#### [BRIEF]
Skip the images; return every entry exactly.
***** DATA TO EXAMINE
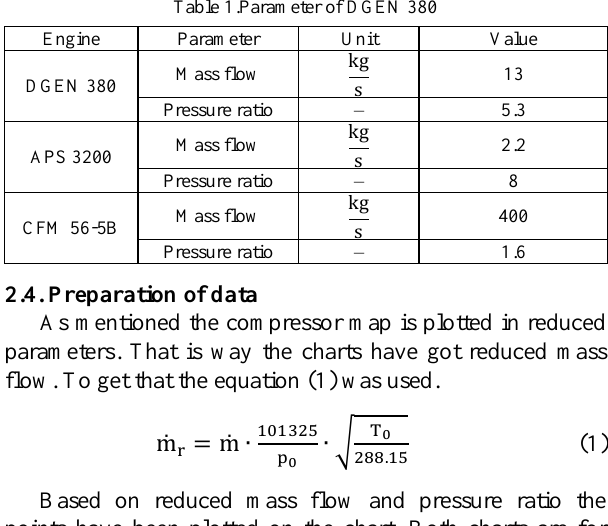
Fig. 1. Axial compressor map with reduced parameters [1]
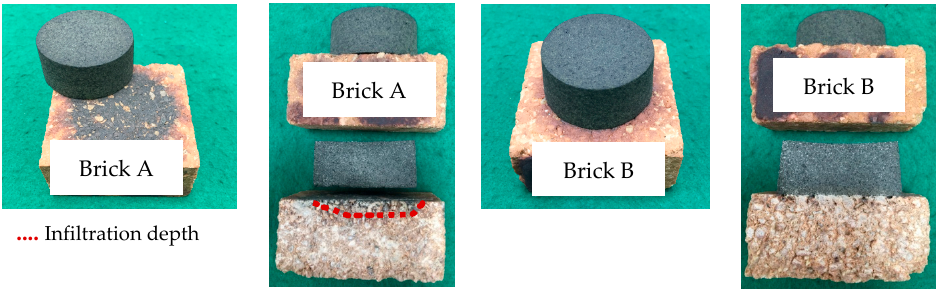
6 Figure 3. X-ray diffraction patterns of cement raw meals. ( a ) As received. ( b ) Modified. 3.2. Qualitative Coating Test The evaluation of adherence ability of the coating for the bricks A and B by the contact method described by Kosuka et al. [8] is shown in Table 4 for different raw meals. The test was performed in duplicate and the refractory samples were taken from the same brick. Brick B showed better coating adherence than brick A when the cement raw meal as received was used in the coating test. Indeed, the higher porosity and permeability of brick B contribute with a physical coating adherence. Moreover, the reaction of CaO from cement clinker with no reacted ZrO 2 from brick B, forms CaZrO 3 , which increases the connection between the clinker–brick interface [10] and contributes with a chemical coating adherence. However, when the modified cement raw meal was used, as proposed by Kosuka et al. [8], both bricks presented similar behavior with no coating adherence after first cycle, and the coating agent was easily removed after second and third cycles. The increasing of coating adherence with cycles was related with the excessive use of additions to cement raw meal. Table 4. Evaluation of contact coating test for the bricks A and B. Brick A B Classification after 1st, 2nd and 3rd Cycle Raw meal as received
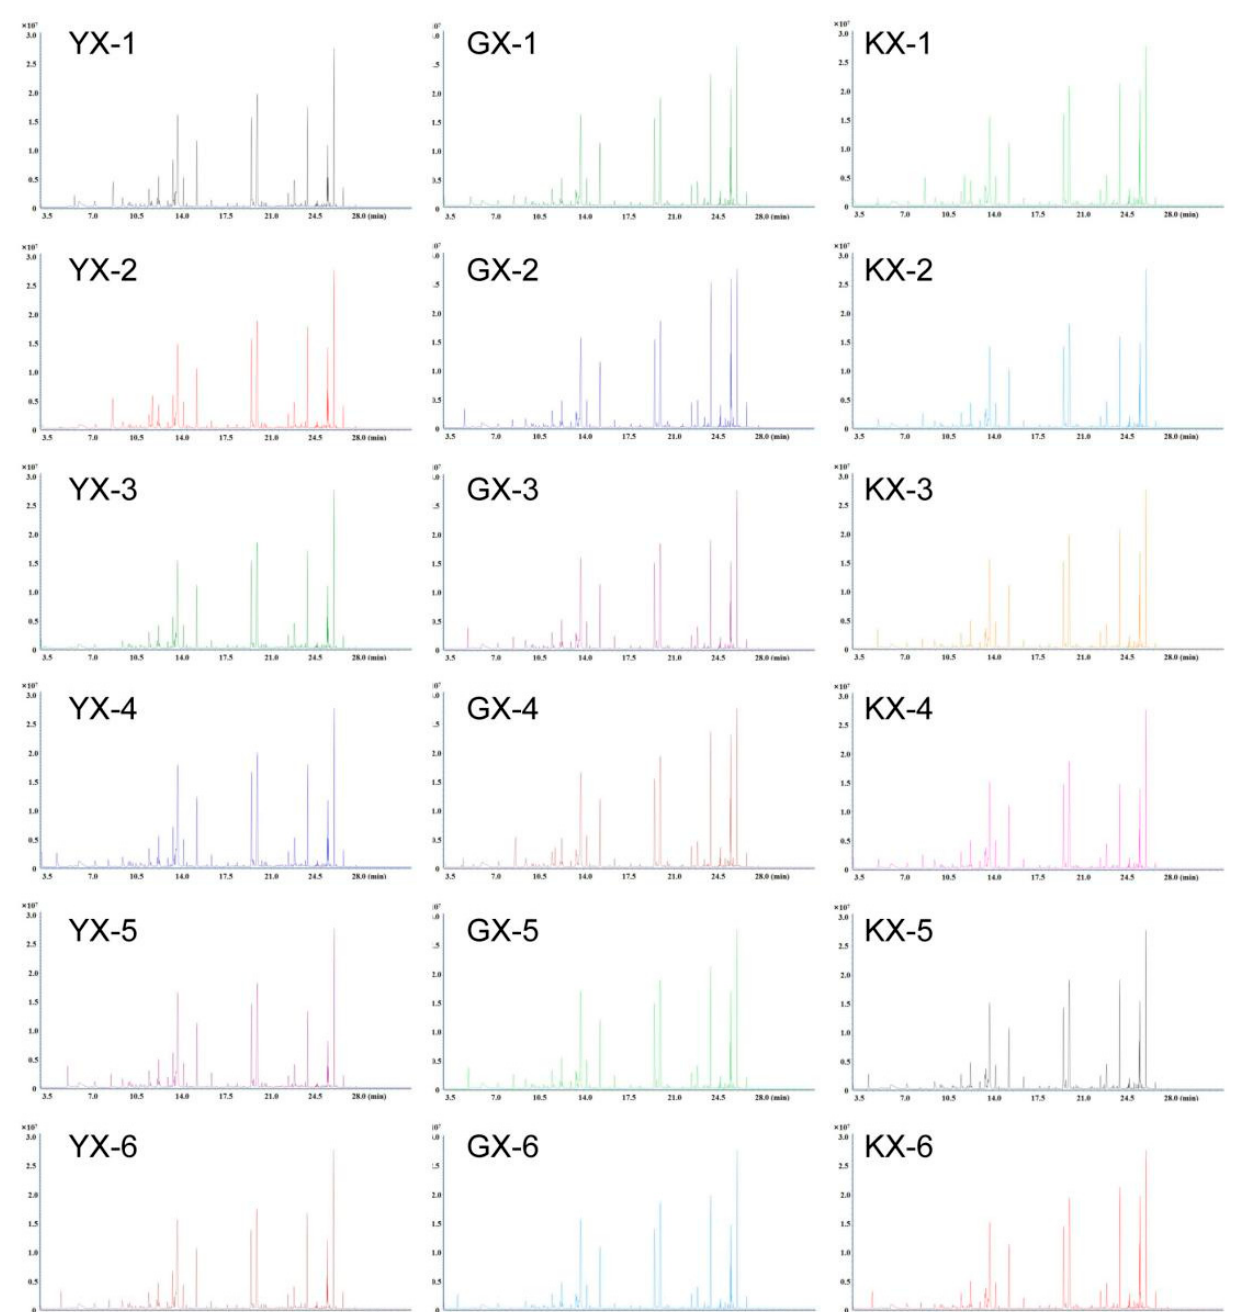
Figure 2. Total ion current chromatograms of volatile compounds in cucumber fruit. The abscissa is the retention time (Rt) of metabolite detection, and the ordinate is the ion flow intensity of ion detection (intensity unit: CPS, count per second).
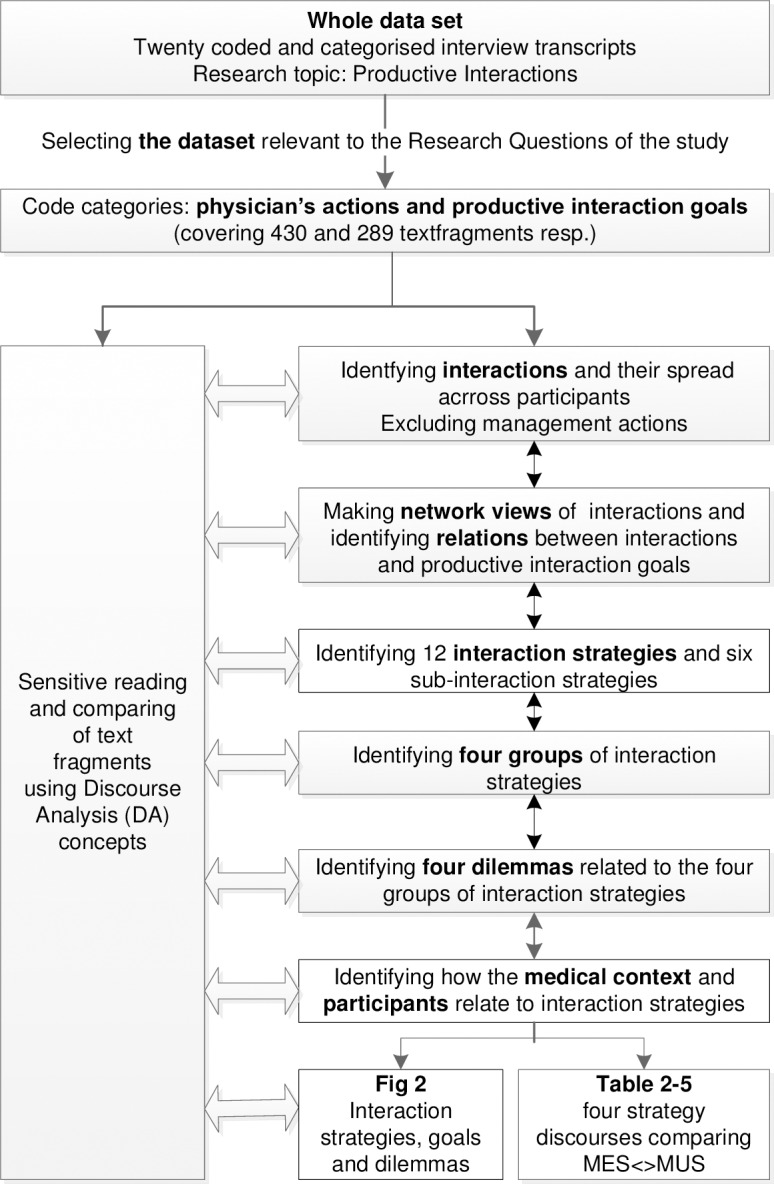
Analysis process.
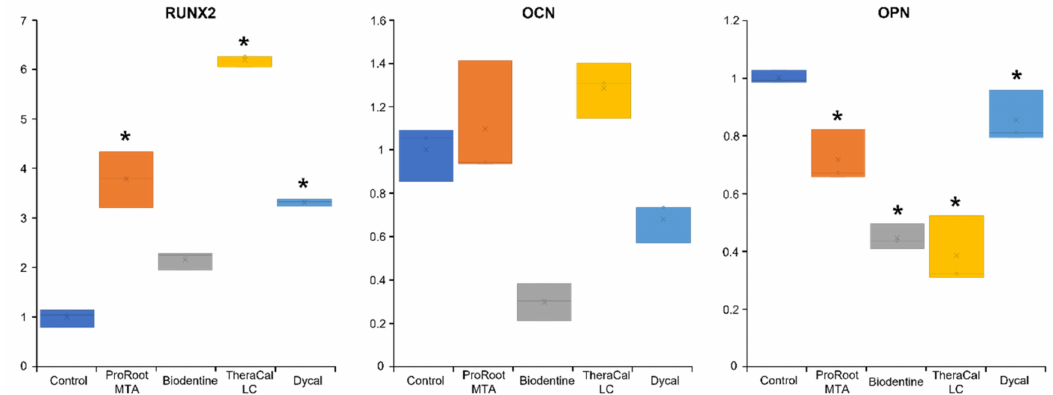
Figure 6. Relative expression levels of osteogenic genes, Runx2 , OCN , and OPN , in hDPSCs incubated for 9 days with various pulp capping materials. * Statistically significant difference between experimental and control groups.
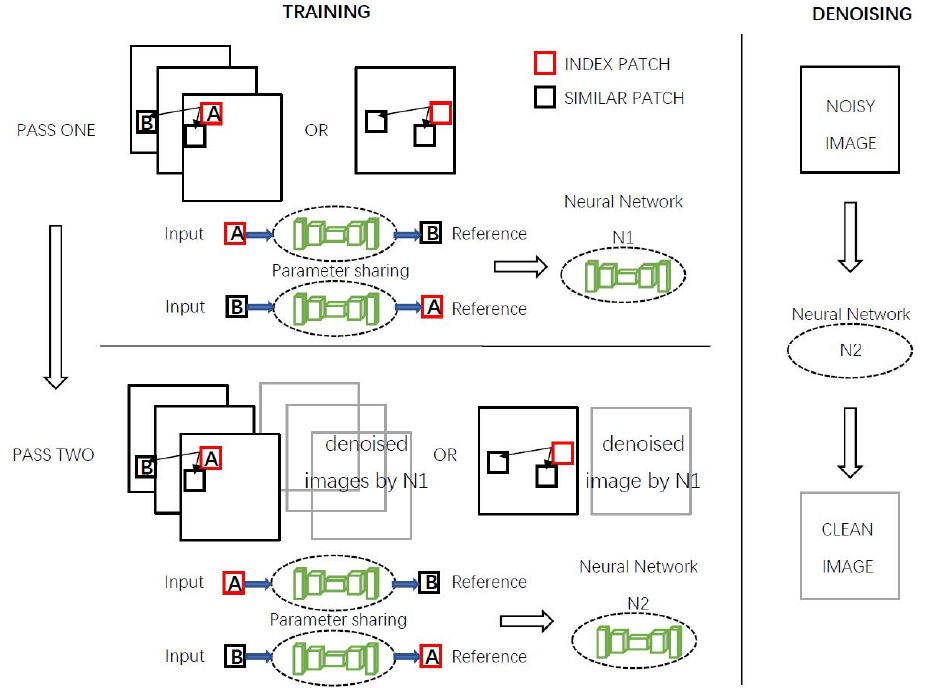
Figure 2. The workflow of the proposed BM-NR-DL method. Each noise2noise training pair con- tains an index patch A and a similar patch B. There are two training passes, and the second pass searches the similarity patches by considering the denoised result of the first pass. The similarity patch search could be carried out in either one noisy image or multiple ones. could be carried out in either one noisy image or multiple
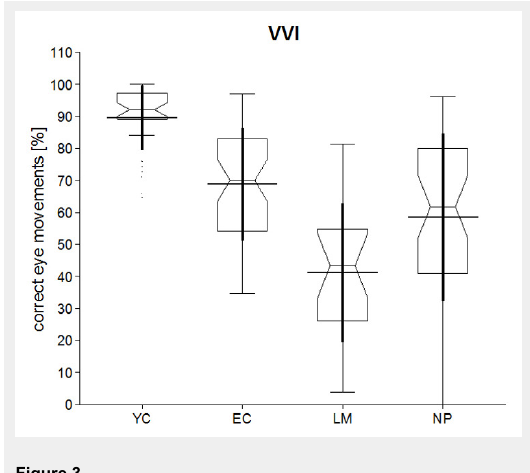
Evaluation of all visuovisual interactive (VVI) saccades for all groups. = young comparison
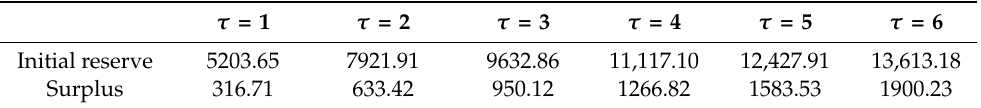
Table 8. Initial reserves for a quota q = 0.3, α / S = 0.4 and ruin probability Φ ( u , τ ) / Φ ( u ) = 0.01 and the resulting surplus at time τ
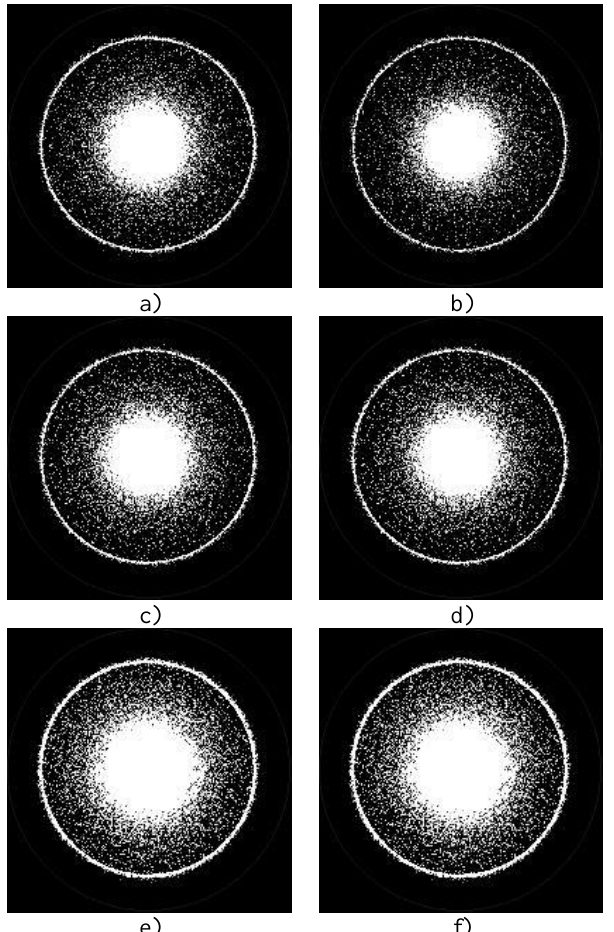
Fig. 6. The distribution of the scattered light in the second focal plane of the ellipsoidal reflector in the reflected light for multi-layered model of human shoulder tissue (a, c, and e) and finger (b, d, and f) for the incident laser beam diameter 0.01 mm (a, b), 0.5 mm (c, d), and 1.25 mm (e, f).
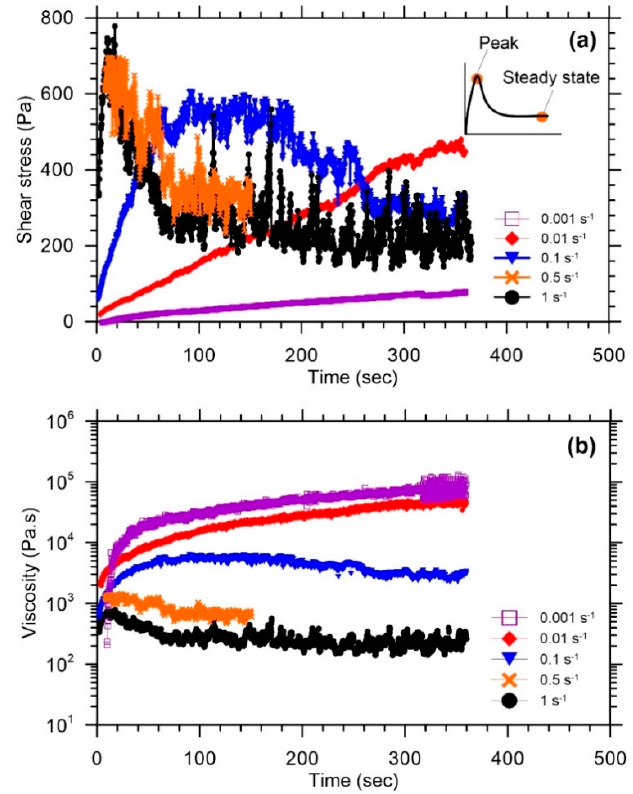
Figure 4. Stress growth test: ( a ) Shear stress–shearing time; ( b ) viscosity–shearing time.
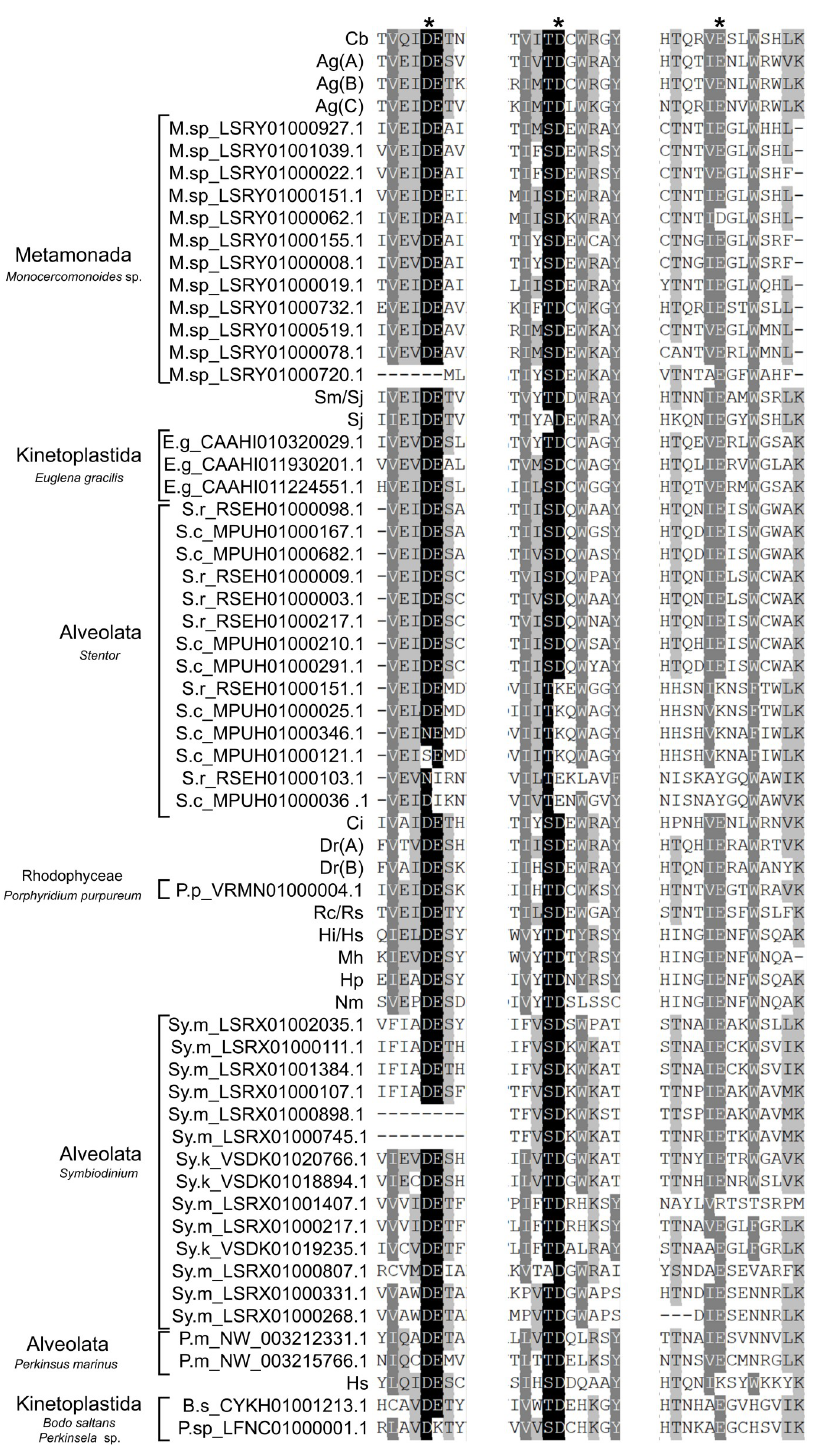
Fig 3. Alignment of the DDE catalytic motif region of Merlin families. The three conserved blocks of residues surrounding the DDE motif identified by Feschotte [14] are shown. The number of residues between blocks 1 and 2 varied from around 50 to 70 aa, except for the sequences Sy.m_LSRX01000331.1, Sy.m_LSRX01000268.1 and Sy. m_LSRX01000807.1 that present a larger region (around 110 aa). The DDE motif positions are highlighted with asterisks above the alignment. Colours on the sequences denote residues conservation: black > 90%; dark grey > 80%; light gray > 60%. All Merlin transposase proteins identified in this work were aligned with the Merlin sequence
**********
#### [SOLUTION FOR THIS PROBLEM]
Fig. 1. Axial compressor map with reduced parameters [1]
6 Figure 3. X-ray diffraction patterns of cement raw meals. ( a ) As received. ( b ) Modified. 3.2. Qualitative Coating Test The evaluation of adherence ability of the coating for the bricks A and B by the contact method described by Kosuka et al. [8] is shown in Table 4 for different raw meals. The test was performed in duplicate and the refractory samples were taken from the same brick. Brick B showed better coating adherence than brick A when the cement raw meal as received was used in the coating test. Indeed, the higher porosity and permeability of brick B contribute with a physical coating adherence. Moreover, the reaction of CaO from cement clinker with no reacted ZrO 2 from brick B, forms CaZrO 3 , which increases the connection between the clinker–brick interface [10] and contributes with a chemical coating adherence. However, when the modified cement raw meal was used, as proposed by Kosuka et al. [8], both bricks presented similar behavior with no coating adherence after first cycle, and the coating agent was easily removed after second and third cycles. The increasing of coating adherence with cycles was related with the excessive use of additions to cement raw meal. Table 4. Evaluation of contact coating test for the bricks A and B. Brick A B Classification after 1st, 2nd and 3rd Cycle Raw meal as received
Figure 2. Total ion current chromatograms of volatile compounds in cucumber fruit. The abscissa is the retention time (Rt) of metabolite detection, and the ordinate is the ion flow intensity of ion detection (intensity unit: CPS, count per second).
Analysis process.
Figure 6. Relative expression levels of osteogenic genes, Runx2 , OCN , and OPN , in hDPSCs incubated for 9 days with various pulp capping materials. * Statistically significant difference between experimental and control groups.
Figure 2. The workflow of the proposed BM-NR-DL method. Each noise2noise training pair con- tains an index patch A and a similar patch B. There are two training passes, and the second pass searches the similarity patches by considering the denoised result of the first pass. The similarity patch search could be carried out in either one noisy image or multiple ones. could be carried out in either one noisy image or multiple
Evaluation of all visuovisual interactive (VVI) saccades for all groups. = young comparison
Table 8. Initial reserves for a quota q = 0.3, α / S = 0.4 and ruin probability Φ ( u , τ ) / Φ ( u ) = 0.01 and the resulting surplus at time τ
Fig. 6. The distribution of the scattered light in the second focal plane of the ellipsoidal reflector in the reflected light for multi-layered model of human shoulder tissue (a, c, and e) and finger (b, d, and f) for the incident laser beam diameter 0.01 mm (a, b), 0.5 mm (c, d), and 1.25 mm (e, f).
Figure 4. Stress growth test: ( a ) Shear stress–shearing time; ( b ) viscosity–shearing time.
Fig 3. Alignment of the DDE catalytic motif region of Merlin families. The three conserved blocks of residues surrounding the DDE motif identified by Feschotte [14] are shown. The number of residues between blocks 1 and 2 varied from around 50 to 70 aa, except for the sequences Sy.m_LSRX01000331.1, Sy.m_LSRX01000268.1 and Sy. m_LSRX01000807.1 that present a larger region (around 110 aa). The DDE motif positions are highlighted with asterisks above the alignment. Colours on the sequences denote residues conservation: black > 90%; dark grey > 80%; light gray > 60%. All Merlin transposase proteins identified in this work were aligned with the Merlin sequence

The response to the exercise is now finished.